*MATERIAL SHOWN*:
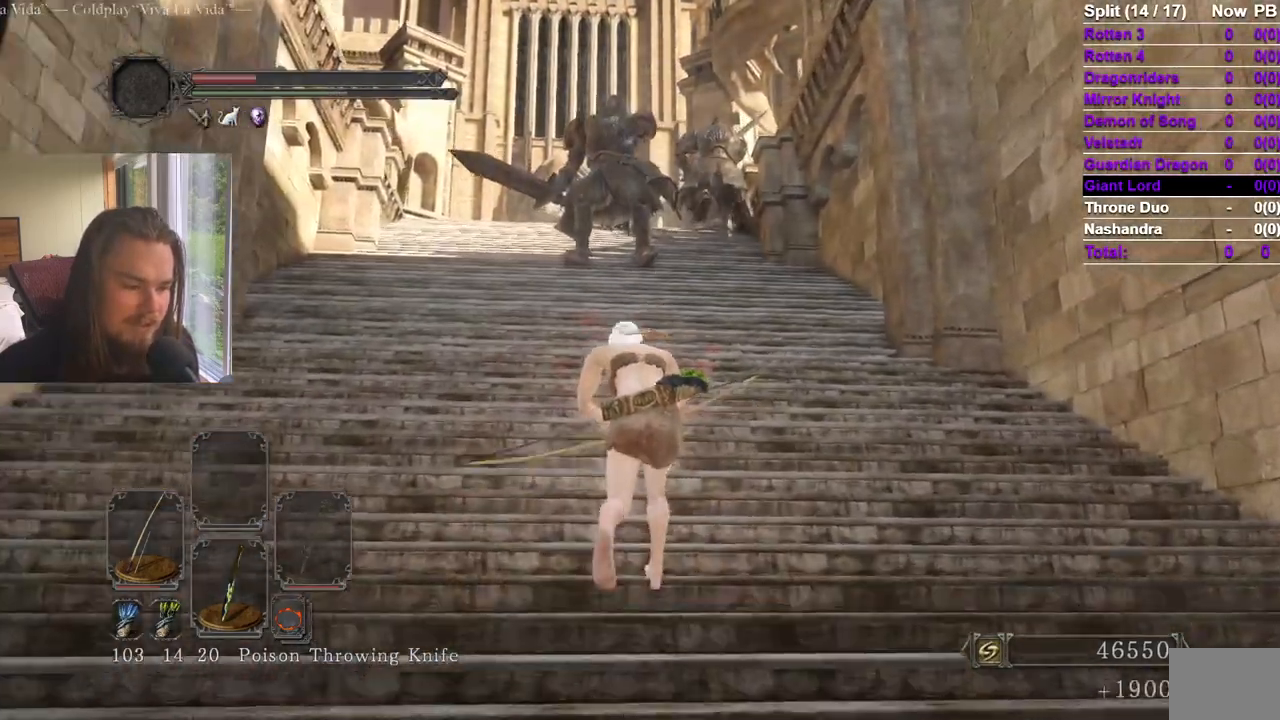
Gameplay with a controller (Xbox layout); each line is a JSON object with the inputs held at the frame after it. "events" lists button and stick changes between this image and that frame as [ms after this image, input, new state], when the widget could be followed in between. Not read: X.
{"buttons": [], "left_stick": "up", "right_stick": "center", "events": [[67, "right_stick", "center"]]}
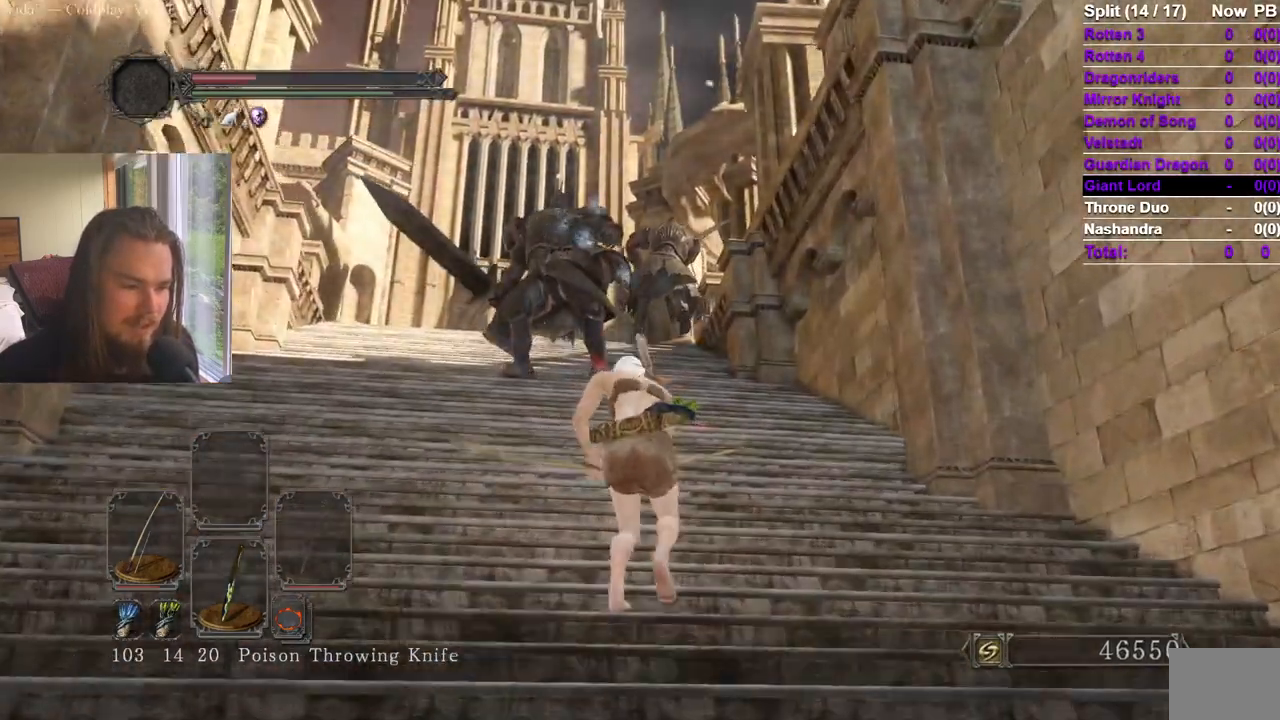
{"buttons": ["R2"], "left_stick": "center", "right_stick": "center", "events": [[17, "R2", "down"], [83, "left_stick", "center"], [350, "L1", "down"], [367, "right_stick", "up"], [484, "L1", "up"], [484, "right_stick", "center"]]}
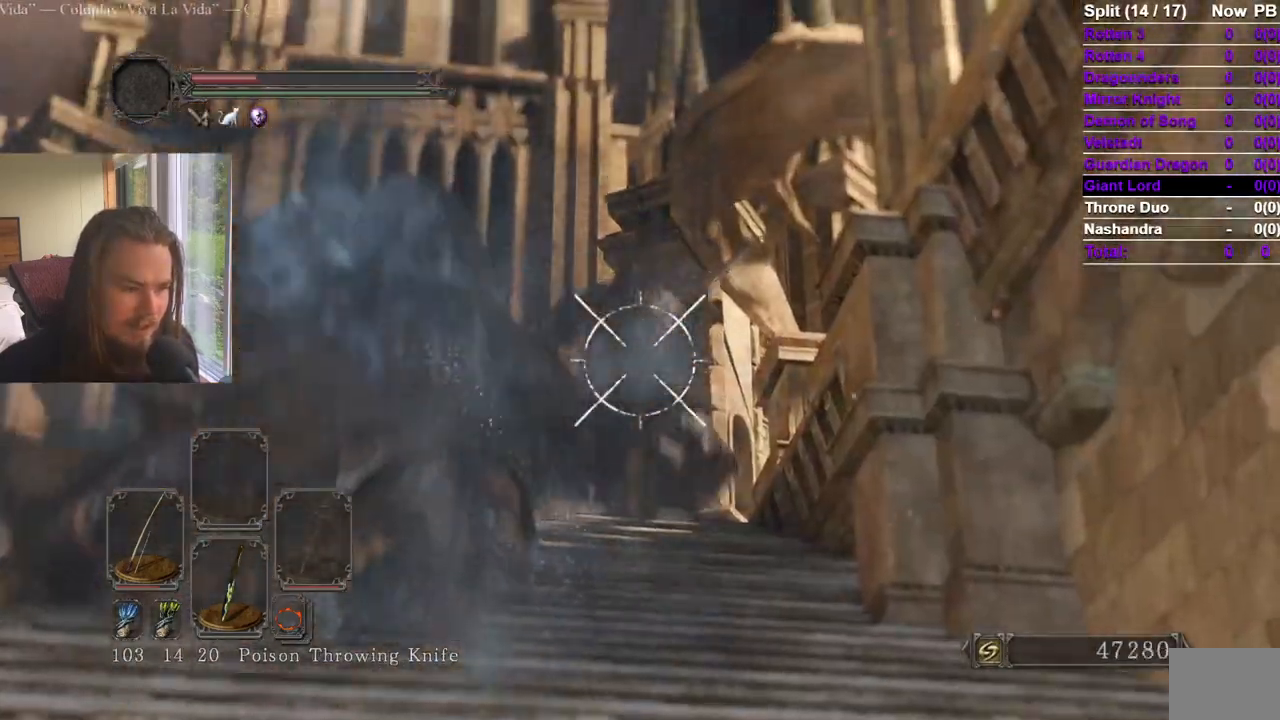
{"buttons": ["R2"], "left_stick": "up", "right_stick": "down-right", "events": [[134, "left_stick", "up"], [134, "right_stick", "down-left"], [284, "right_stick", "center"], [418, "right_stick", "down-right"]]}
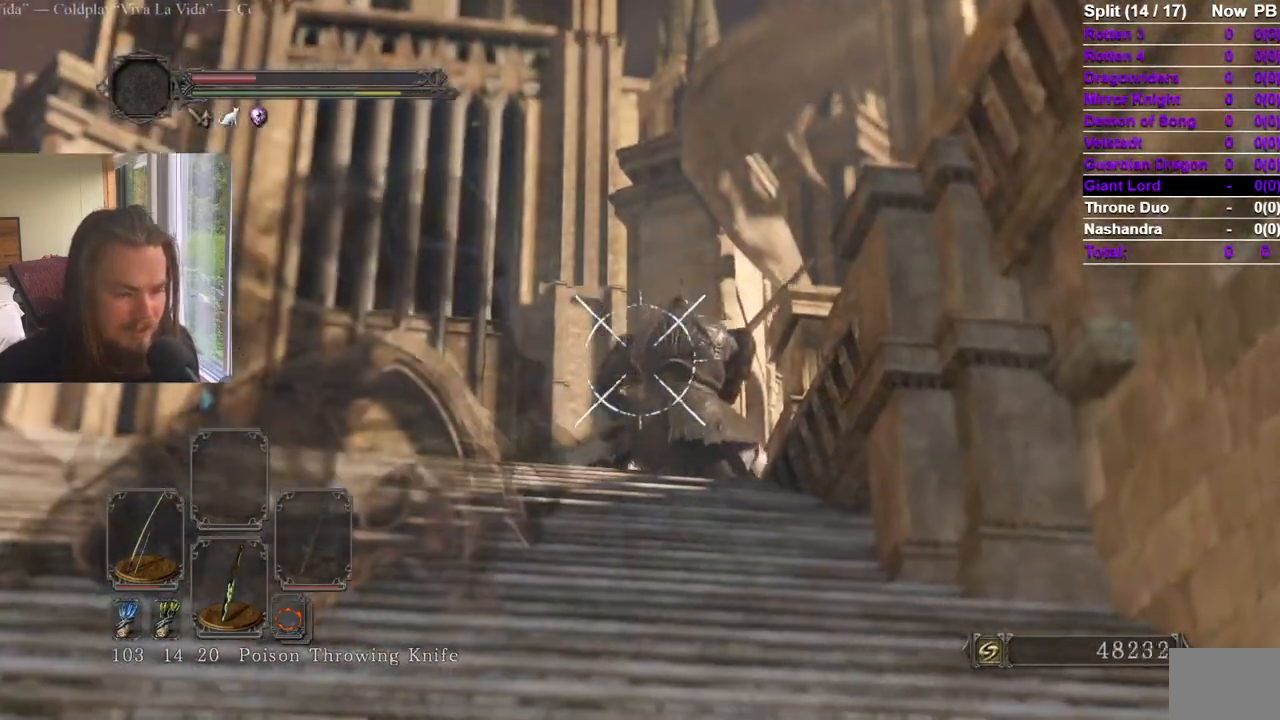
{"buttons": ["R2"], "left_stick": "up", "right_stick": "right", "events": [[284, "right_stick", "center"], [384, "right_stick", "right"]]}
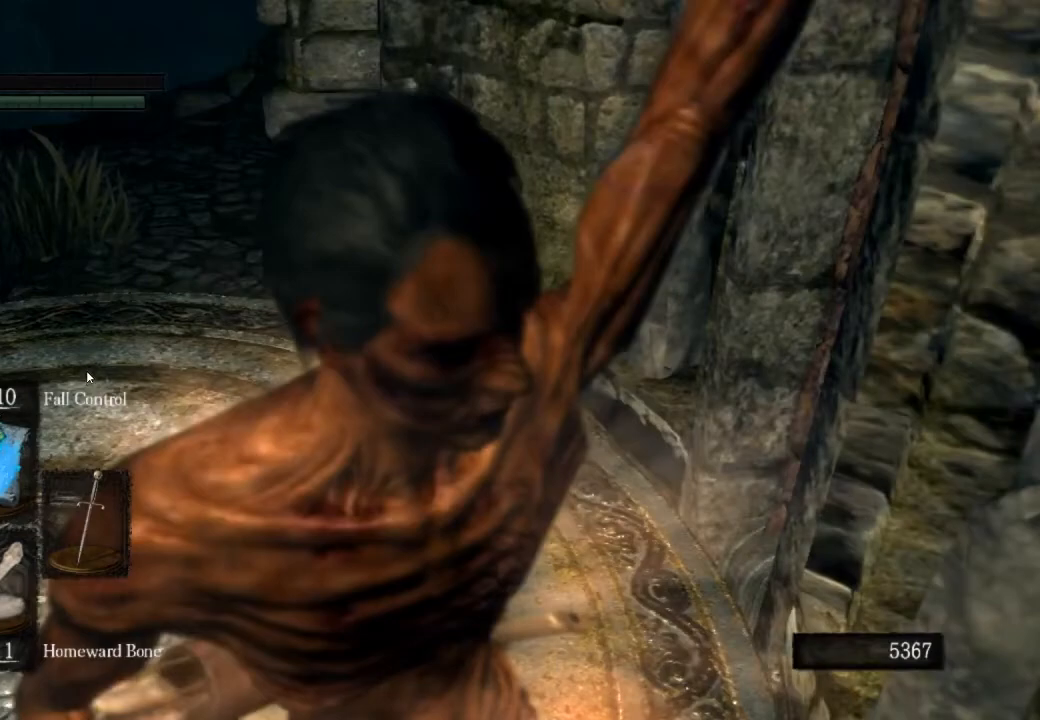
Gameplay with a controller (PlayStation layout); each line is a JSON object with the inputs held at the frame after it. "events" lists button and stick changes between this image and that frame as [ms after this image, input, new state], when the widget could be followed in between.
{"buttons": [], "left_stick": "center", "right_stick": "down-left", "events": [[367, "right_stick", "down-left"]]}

*TO DO*:
Report, from the entries above, each line where "image" is found.

*TASK RESPONSE*:
Gameplay with a controller (Xbox layout); each line is a JSON object with the inputs held at the frame after it. "events" lists button and stick changes between this image and that frame as [ms after this image, input, new state], when the widget could be followed in between. Not read: X.
Gameplay with a controller (PlayStation layout); each line is a JSON object with the inputs held at the frame after it. "events" lists button and stick changes between this image and that frame as [ms after this image, input, new state], when the widget could be followed in between.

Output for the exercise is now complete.